Pintura de Vladimir Ezhakov

E também porque imagino que, tal como a menina sonhadora que pula a sério no imaginativo da fábula, e assim dá de ombros aos olhares adultos vigilantes, os escritores criativos se lançam, em um pulo profundo, no terreno da fantasia do qual são senhoras e senhores, conquistam-no afinal, organizam-no, tornam-no habitável a despeito dos “nãos” empíricos e reais, a despeito dos que os observam impacientes.

Mas, atenção!, trata-se de um “a despeito” que jamais nega o mundo concreto… Ao contrário: dá de ombros e o despeita, denegando a realidade como a menina que brinca, para, ainda paradoxalmente, voltar-se ao real. Isso porque é nele que a fantasia finca seus pés e bandeiras; é nele onde ela deixa seus rastros e vestígios subversivos; é neste quarto mesmo, com móveis tão duros de existentes!, que a garota-escritora propositalmente esquece os brinquedos, ressignificando um espaço outrora apenas prático e funcional, às vezes um pouco cinza.

No mais, e estamos terminando, sabe-se ainda que a menina inventiva coloca, em sua brincadeira, enlaces e desenlaces que ela retira da concretude de sua vida cotidiana e familiar. Sabe-se que, na brincadeira, ela dá a seus personagens os nomes reais de seu entorno. Se é assim, tal como na fantasia, a escrita criativa – ela também – só pode funcionar se mantiver relações estreitas com o mundo.

Quando mente profundamente ser a rainha-rei de um lugar que lhe foi interditado (afinal, toda a realidade de um quarto, e da vida, é inacessível a nós em sua concretude e completude), a menina, mesmo sem saber, apenas revela a sua vontade de inteireza. E eu pergunto, finalmente, a vocês: no âmbito do ser, há alguma relação mais íntima com a verdade do que esse desejo?

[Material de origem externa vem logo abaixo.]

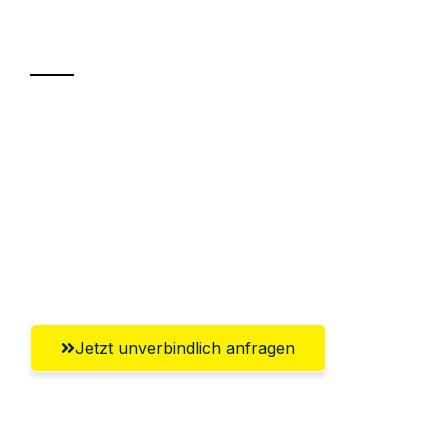
Transport
Sparen Sie bis zu 100 CHF bei Anfrage
Abwicklung innerhalb von 24 Stunden
Versichert bis zu 7.500 CHF
Ggf. komplette Zollabwicklung inklusive
Umfassender Kundensupport aus Zürich
Jetzt unverbindlich anfragen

O fabulador, a fazedora criativa de textos, a menina que brinca, todos eles, ao mudarem o mundo em suas invenções, têm em comum o fardo e a bênção de carregarem o desejo genuíno de transformar a realidade. Mesmo que o neguem, como frequentemente fazem, esses escritores estarão lá: fabulando o que não é, solitários e vivos em cadeiras puídas, tortos nos ônibus, descabidos nos gabinetes. É pelo desejo de mudança que eles fazem da realidade sua matéria-prima e brinquedo. E riem. Bem sérios.

Luana Silva Borges é jornalista, mestra em Estudos Literários e doutoranda em Comunicação, na linha de pesquisa de Mídia e Cultura, pela Universidade Federal de Goiás.

Nota

O texto foi proferido no Grupo de Estudos Dona Alzira — Espaço, Sujeito e Existência, da Universidade Federal de Goiás. Lido no dia 7 de março de 2020, em um evento que tinha como tema os processos de escrita em tempos de pressa, pressão e depressão.